Article de Jacques MORISSET

A Toulouse comme à Filton, le programme « Concorde” se poursuit dans une ambiance calme et lucide : on sait maintenant que l’appareil supersonique franco-britannique est une réussite ; ses qualités aérodynamiques correspondent aux espoirs des techniciens, ses moteurs donnent satisfaction ; et même, dit-on, le niveau de performance atteint est peut-être supérieur à celui qu’il était raisonnable d’espérer.
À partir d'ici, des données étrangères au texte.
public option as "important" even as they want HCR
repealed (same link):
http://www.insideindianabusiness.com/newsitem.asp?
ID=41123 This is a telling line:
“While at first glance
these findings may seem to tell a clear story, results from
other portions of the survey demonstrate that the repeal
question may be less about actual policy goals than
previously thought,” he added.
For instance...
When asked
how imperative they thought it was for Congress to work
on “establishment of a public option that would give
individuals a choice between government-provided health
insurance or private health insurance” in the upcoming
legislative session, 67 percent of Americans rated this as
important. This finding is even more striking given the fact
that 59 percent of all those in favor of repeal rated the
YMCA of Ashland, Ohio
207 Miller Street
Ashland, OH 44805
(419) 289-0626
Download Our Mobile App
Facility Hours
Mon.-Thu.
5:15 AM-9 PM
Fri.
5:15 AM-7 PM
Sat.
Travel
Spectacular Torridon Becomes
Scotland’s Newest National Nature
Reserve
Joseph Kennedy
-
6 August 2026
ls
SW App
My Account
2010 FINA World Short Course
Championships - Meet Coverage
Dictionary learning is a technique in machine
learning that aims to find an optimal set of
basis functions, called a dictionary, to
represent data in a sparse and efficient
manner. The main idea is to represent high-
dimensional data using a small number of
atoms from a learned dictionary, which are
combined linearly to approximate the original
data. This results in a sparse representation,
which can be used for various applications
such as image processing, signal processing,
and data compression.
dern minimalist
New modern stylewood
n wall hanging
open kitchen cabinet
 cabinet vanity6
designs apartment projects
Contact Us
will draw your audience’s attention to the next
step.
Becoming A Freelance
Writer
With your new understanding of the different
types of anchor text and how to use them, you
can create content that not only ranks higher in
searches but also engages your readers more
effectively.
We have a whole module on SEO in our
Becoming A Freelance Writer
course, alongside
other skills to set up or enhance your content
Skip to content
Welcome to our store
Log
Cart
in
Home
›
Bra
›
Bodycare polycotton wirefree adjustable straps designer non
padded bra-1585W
Concorde 01 photographier à Filton il y a quelques jours ; les essais de vibration vont bientôt commencer

Ce ”peut-être” mérite quelques explications : comme l’a expliqué Lucien Servanty, 36 paliers de performances d’une étonnante convergence ont déjà été effectuées. Mais les techniciens ne sont pas encore totalement satisfaits, aussi Concorde 001 achève à Toulouse un chantier au cours duquel l’étanchéité des nacelles a été améliorée. L’appareil devait quitter ce chantier cette semaine, effectuer un point fixe le 20 janvier, puis reprendre ses essais pour une série de six nouveaux paliers de performances. C’est l’exploitation de ces données, puis leur extrapolation à l’avion de série qui permettra aux bureaux d’études de communiquer en mars à la Direction Commerciale la donnée-clé : la charge marchande minimale qu’il est possible de garantir sur l’étape type New York-Paris ou Londres, c’est-à-dire 3150 N.M. (5830 kilomètres). L’Aérospatiale et la BAC seront alors en mesure :

– d’engager avec les 16 compagnies ayant pris des options sur Concorde les négociations contractuelles proprement dites, devant aboutir à la signature des premiers contrats de vente ferme.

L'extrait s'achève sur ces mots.